Aksi demo itu dilakukan siswa, orang tua wali dan komite sekolah saat Kepala Dinas Dikpora Lotim, Mahsin bersama UPTD Dikpora Kecamatan Terara dan Pemerintah Desa Terara melakukan pertemuan, Sabtu (10/1), guna menyelesaikan permasalahan tersebut.

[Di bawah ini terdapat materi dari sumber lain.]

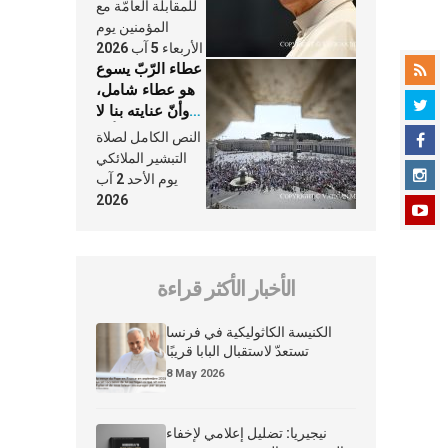
النَّفَس في حياة
للمقابلة العامّة مع
الكنيسة
المؤمنين يوم
الأربعاء 5 آب 2026
عطاء الرّبّ يسوع
هو عطاء شامل،
وأنّ عنايته بنا لا
تغيب عنّا أبدًا
النص الكامل لصلاة
التبشير الملائكي
يوم الأحد 2 آب
2026
الأخبار الأكثر قراءة
الكنيسة الكاثوليكية في فرنسا
تستعدّ لاستقبال البابا قريبًا
8 May 2026
نيجيريا: تضليل إعلامي لإخفاء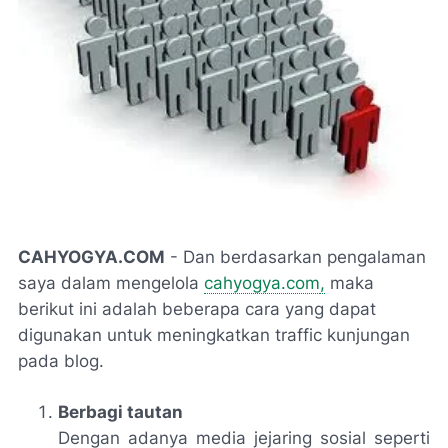
CAHYOGYA.COM
- Dan berdasarkan pengalaman
saya dalam mengelola
cahyogya.com
,
maka
berikut ini adalah beberapa cara yang dapat
digunakan untuk meningkatkan traffic kunjungan
pada blog.
Berbagi tautan
Dengan adanya media jejaring sosial seperti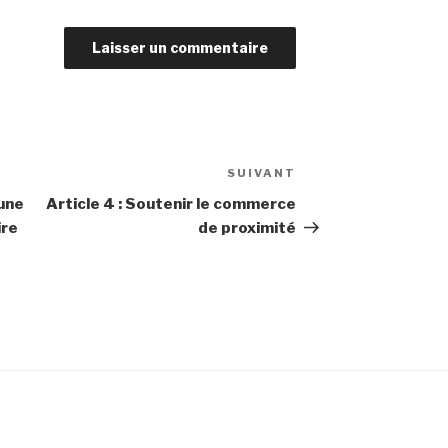
SUIVANT
Article
suivant
 une
Article 4 : Soutenir le commerce
ire
de proximité
s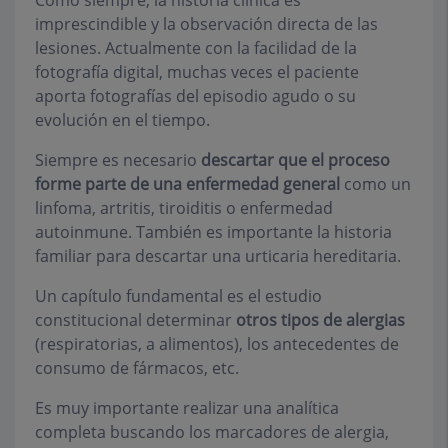
Como siempre, la historia clínica es
imprescindible y la observación directa de las
lesiones. Actualmente con la facilidad de la
fotografía digital, muchas veces el paciente
aporta fotografías del episodio agudo o su
evolución en el tiempo.
Siempre es necesario
descartar que el proceso
forme parte de una enfermedad general
como un
linfoma, artritis, tiroiditis o enfermedad
autoinmune. También es importante la historia
familiar para descartar una urticaria hereditaria.
Un capítulo fundamental es el estudio
constitucional determinar
otros tipos de alergias
(respiratorias, a alimentos), los antecedentes de
consumo de fármacos, etc.
Es muy importante realizar una analítica
completa buscando los marcadores de alergia,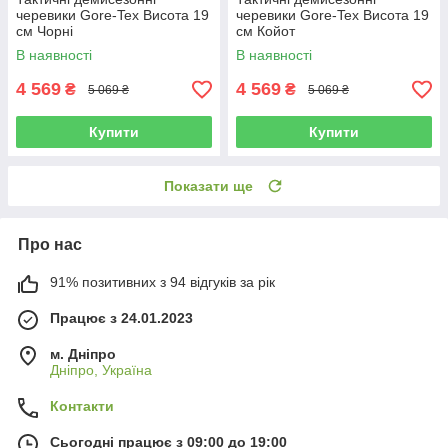
черевики Gore-Tex Висота 19
черевики Gore-Tex Висота 19
см Чорні
см Койот
В наявності
В наявності
4 569
4 569
₴
₴
5 069 ₴
5 069 ₴
Купити
Купити
Показати ще
Про нас
91% позитивних з 94 відгуків за рік
Працює з 24.01.2023
м. Дніпро
Дніпро, Україна
Контакти
Сьогодні працює з 09:00 до 19:00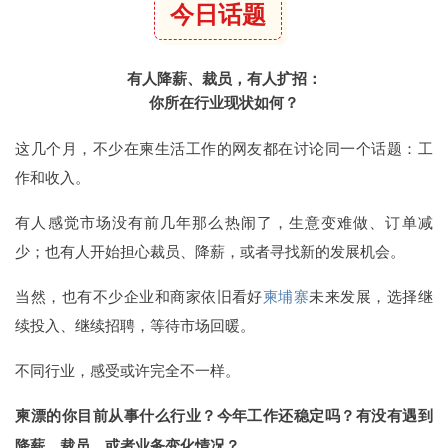
今日话题
有人降薪、裁员，有人扩招：
你所在行业现状如何？
这几个月，不少在柬生活工作的网友都在讨论同一个话题：工
作和收入。
有人感觉市场没有前几年那么热闹了，生意变难做、订单减
少；也有人开始担心裁员、降薪，或者寻找新的发展机会。
当然，也有不少企业和商家依旧看好
柬埔寨
未来发展，选择继
续投入、继续招聘，等待市场回暖。
不同行业，感受或许完全不一样。
柬漂的你目前从事什么行业？今年工作还稳定吗？有没有遇到
降薪、裁员，或者业务变化情况？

Sementara dalam aksi tersebut, siswa melakukan pelemparan dengan menggunakan batu terhadap mobil dinas Kepala Dinas Dikpora Lotim, Mahsin saat akan pulang menghadiri pertemuan tersebut. Sehingga mengenai kaca belakang, namun beruntungnya kaca mobil tersebut tidak pecah.

Informasi yang berhasil dihimpun Lomboktoday.co.id menyebutkan, dalam aksi yang dilakukan siswa SDN 7 Terara itu dengan mencabut plang SDN 7 Terara, untuk kemudian diarak oleh siswa mengelilingi halaman sekolah, sambil meneriakkan ‘’ganti-ganti’’.

Selain itu, siswa juga membawa famplet yang bertuliskan ‘’tidak mau digusur ke tempat lain’’.

‘’Pokoknya kalau mau membangun pasar di lokasi SDN 7 Terara, maka pemerintah daerah harus menyiapkan penggantinnya terlebih dahulu,’’ terang salah seorang siswa, Fitri dalam orasinya seraya mengatakan pemerintah daerah seharusnya memikirkan dampak psikologis kami kalau dipindahkan ke tempat lain.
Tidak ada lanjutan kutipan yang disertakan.